*** Opening DATA FOR REVIEW ***

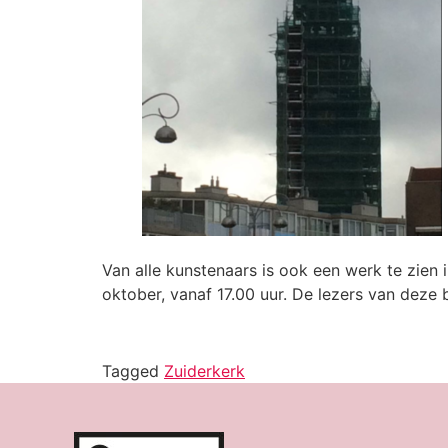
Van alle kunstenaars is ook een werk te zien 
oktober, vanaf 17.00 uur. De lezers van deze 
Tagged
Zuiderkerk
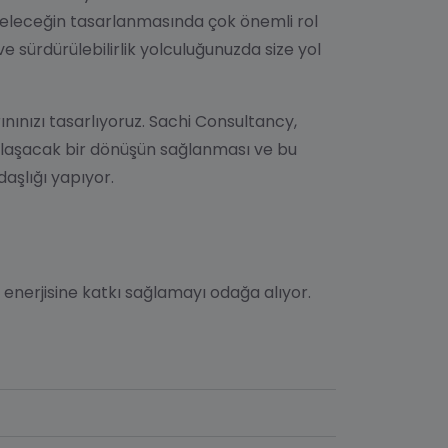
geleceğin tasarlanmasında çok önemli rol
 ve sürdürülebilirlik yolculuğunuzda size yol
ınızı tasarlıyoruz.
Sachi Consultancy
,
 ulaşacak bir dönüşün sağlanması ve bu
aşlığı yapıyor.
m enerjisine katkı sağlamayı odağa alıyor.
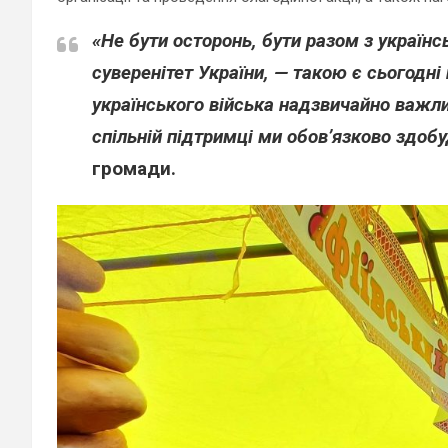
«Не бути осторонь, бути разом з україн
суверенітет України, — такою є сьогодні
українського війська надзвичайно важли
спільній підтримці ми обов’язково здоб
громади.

*** Closing DATA FOR REVIEW ***
*** Opening DATA FOR REVIEW ***

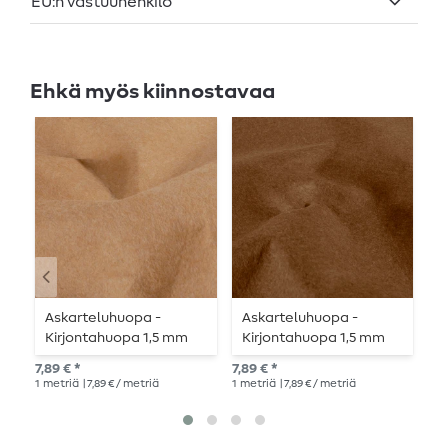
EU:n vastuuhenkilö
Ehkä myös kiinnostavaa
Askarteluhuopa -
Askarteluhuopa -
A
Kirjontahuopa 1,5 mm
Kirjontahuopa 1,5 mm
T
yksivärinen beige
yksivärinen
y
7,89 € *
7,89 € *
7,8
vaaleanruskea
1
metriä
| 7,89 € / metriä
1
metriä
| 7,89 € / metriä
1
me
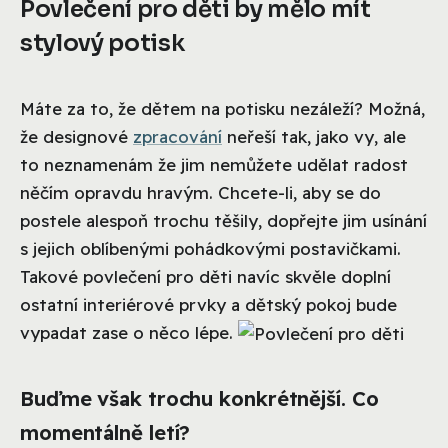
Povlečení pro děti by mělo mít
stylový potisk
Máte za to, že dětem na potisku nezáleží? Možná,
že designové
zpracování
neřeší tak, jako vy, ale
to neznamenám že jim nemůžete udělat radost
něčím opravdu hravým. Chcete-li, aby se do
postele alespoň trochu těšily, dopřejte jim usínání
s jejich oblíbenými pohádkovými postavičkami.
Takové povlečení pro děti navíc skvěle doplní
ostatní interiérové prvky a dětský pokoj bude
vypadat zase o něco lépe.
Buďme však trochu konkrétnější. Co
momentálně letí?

*** Closing DATA FOR REVIEW ***
*** Opening DATA FOR REVIEW ***

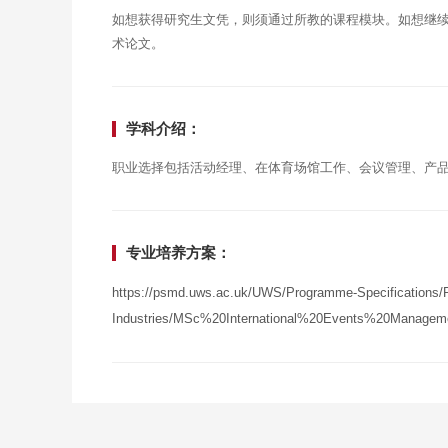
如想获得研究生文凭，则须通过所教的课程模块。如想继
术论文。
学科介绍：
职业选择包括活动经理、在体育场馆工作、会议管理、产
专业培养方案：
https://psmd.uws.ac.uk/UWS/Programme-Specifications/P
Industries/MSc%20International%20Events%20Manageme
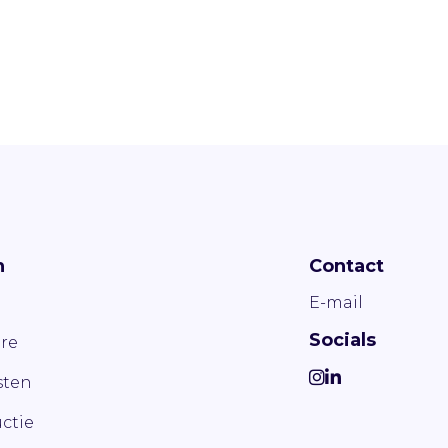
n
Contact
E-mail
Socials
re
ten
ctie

*** Closing DATA FOR REVIEW ***

### REQUIRED ACTION:
In the listing, change "Tagged" to "Labeled" in the part that opens with the line containing "Van alle kunstenaars is ook een werk te zien" and closes with the line containing "m enerjisine katkı sağlamayı odağa alıyor.", leaving everything else unchanged. Give back only those lines, without the pictures.

### EXPECTED ANSWER:
Van alle kunstenaars is ook een werk te zien 
oktober, vanaf 17.00 uur. De lezers van deze 
Labeled
Zuiderkerk
geleceğin tasarlanmasında çok önemli rol
 ve sürdürülebilirlik yolculuğunuzda size yol
ınızı tasarlıyoruz.
Sachi Consultancy
,
 ulaşacak bir dönüşün sağlanması ve bu
aşlığı yapıyor.
m enerjisine katkı sağlamayı odağa alıyor.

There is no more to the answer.